* **Exercise**:
Turn everything from the line containing "From the picture: of" down to the end of the rows into a JSON list of strings, with one string for each line. Leave out blank lines and the pictures.

*** Opening of Source information ***

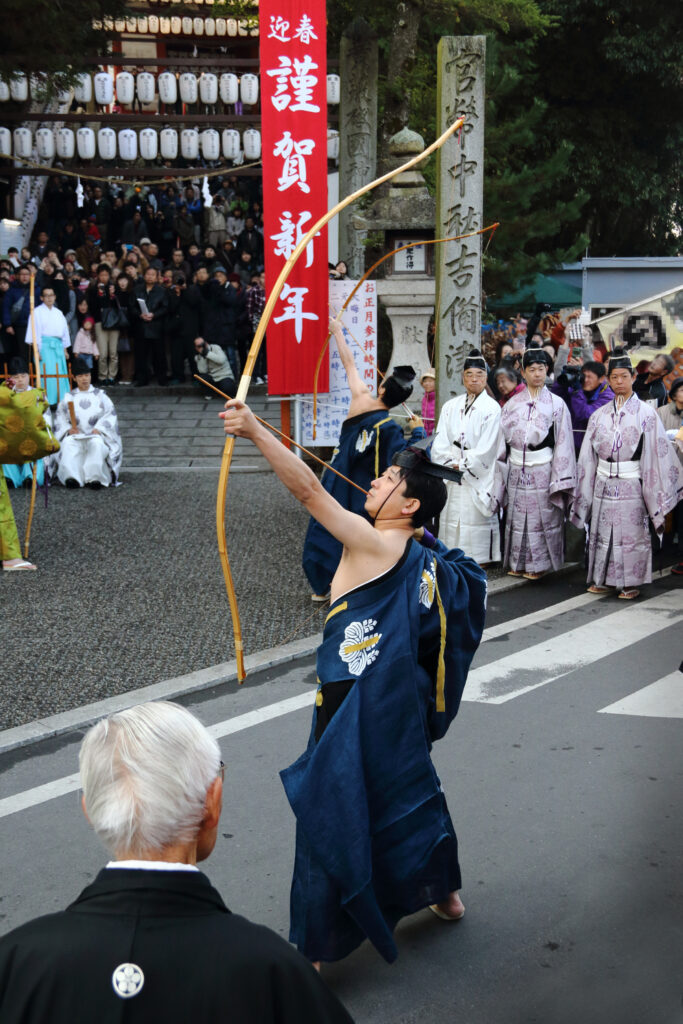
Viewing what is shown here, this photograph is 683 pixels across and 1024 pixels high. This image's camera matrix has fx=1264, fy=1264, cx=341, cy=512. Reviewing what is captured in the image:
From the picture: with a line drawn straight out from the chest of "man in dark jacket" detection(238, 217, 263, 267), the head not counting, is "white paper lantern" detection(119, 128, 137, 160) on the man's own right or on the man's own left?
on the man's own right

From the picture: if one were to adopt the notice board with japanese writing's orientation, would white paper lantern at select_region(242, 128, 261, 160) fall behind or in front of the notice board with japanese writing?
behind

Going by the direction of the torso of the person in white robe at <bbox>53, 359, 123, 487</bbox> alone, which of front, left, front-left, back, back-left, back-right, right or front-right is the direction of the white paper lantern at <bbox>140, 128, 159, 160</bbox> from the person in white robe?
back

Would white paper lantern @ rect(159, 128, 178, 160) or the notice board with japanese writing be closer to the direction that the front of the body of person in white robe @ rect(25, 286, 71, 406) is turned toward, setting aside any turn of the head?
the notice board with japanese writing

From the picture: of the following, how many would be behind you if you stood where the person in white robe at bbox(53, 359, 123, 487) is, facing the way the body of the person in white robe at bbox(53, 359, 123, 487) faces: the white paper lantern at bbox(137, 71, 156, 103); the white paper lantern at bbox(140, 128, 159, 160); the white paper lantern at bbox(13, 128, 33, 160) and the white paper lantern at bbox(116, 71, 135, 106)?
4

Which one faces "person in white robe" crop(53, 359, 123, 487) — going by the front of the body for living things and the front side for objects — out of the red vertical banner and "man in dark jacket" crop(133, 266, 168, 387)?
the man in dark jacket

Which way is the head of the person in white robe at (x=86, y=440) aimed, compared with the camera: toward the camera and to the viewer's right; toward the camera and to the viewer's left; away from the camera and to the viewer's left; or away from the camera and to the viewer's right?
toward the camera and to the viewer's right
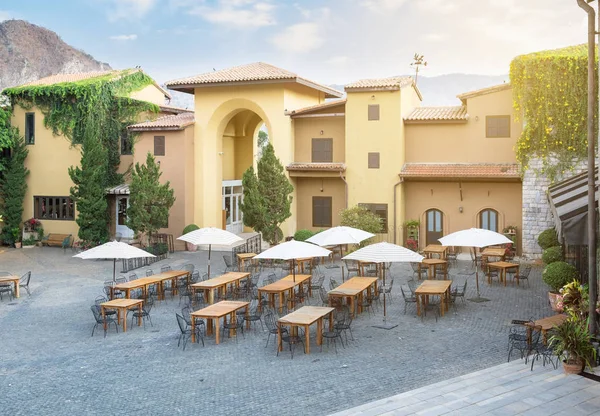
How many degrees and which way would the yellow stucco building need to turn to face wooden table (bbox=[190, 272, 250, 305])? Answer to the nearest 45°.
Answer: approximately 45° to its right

*** Close of Source information ***

* **Solution to this exercise**:
[
  "From the picture: of the following, how many would be behind you if you stood where the person in white robe at bbox(53, 359, 123, 487) is, facing the way the body of the person in white robe at bbox(53, 359, 123, 487) faces: the white paper lantern at bbox(137, 71, 156, 103); the white paper lantern at bbox(140, 128, 159, 160); the white paper lantern at bbox(13, 128, 33, 160) and the white paper lantern at bbox(116, 71, 135, 106)?",
  "4",
  "Which one faces \"person in white robe\" crop(53, 359, 123, 487) — going by the front of the body for living things and the front side for objects — out of the red vertical banner and \"man in dark jacket\" crop(133, 266, 168, 387)?",
  "the man in dark jacket",
  "Which way is the head of the person in white robe at (x=86, y=440) aimed, compared with the camera: toward the camera and to the viewer's right; toward the camera and to the viewer's left; away from the camera and to the viewer's left; or away from the camera and to the viewer's right?",
  "toward the camera and to the viewer's right",
  "How many degrees and which way would the yellow stucco building need to turn to face wooden table (bbox=[190, 272, 250, 305])? Answer to the nearest 45°.",
  "Answer: approximately 45° to its right"
]